Des centaines de femmes et enfants y font quotidiennement la queue pour collecter leur quota mensuel de nourriture.

« Les chefs du camp nous disent qu’on doit retourner dans nos villages, mais on ne peut pas car nos terres sont occupées par d’autres », lance, en colère, Amina Mohamed, en parlant des nomades arabes qui occupent désormais de larges portions de terre appartenant aux Darfouris.

– « Prêt à témoigner » –

« On n’acceptera pas d’accord de paix à moins qu’on puisse revenir sur notre terre. On quittera ce camp seulement lorsque ceux qui ont commis les crimes seront emmenés devant la CPI », ajoute-t-elle.
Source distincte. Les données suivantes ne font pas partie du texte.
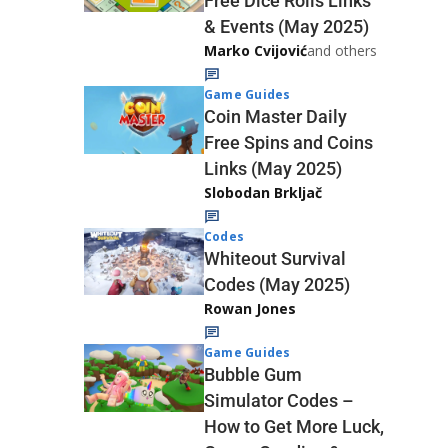
Free Dice Rolls Links
& Events (May 2025)
Marko Cvijović
and others
Game Guides
Coin Master Daily
Free Spins and Coins
Links (May 2025)
Slobodan Brkljač
Codes
Whiteout Survival
Codes (May 2025)
Rowan Jones
Game Guides
Bubble Gum
Simulator Codes –
How to Get More Luck,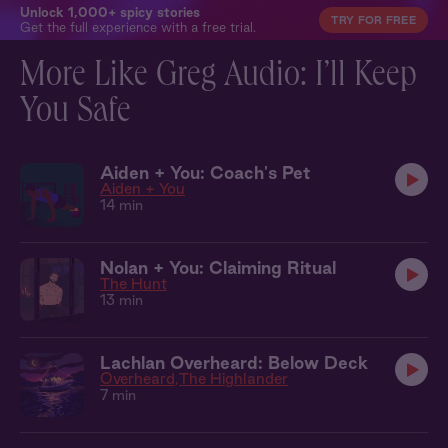
Unlock 1,000+ spicy stories
TRY FOR FREE
Get the full experience with a free trial.
More Like Greg Audio: I’ll Keep
You Safe
Aiden + You: Coach's Pet
Aiden + You
14 min
Nolan + You: Claiming Ritual
The Hunt
13 min
Lachlan Overheard: Below Deck
Overheard
The Highlander
7 min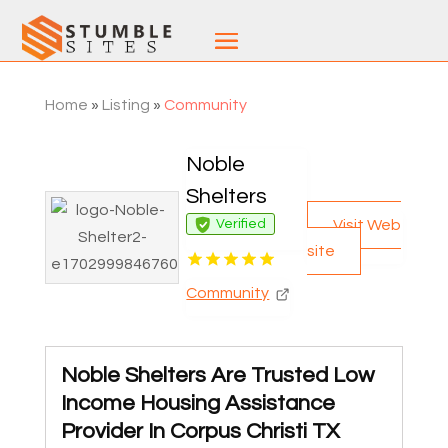
Home
»
Listing
»
Community
Noble
Shelters
Visit Web
Verified
site
Community
Noble Shelters Are Trusted Low
Income Housing Assistance
Provider In Corpus Christi TX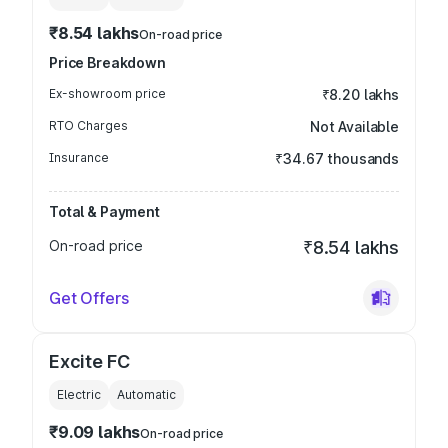
₹8.54 lakhs
On-road price
Price Breakdown
Ex-showroom price
₹8.20 lakhs
RTO Charges
Not Available
Insurance
₹34.67 thousands
Total & Payment
On-road price
₹8.54 lakhs
Get Offers
Excite FC
Electric
Automatic
₹9.09 lakhs
On-road price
Les autorités mises en place cet été à la suite d’un accord entre les militaires et les meneurs de la contestation ont promis de ramener la paix au Darfour, ainsi que dans les Etats du Nil Bleu et du Kordofan-Sud (sud).

Des négociations entre Khartoum et des groupes rebelles de ces trois Etats se tiennent actuellement au Soudan du Sud. Mercredi, les nouvelles autorités ont annoncé un cessez-le-feu « permanent » afin de montrer leur « engagement pour rétablir la paix ».

En attendant, les habitants du camp de Kalma répètent vouloir que les auteurs des horreurs qu’ils ont vécues répondent de leurs crimes, même plus de 15 ans après et même si les violences ont nettement diminué ces dernières années. Des centaines d’entre eux ont manifesté cette semaine contre les négociations à Juba.

Moussa Adam, 59 ans, explique que sept membres de sa famille ont été tués par des miliciens lors d’un raid dans son village en 2003.

« Je connais les chefs des milices (…) je suis prêt à témoigner devant la CPI sur leurs crimes », dit-il.

« On ne peut avoir la paix au Darfour que si les criminels sont envoyés devant la CPI », martèle-t-il.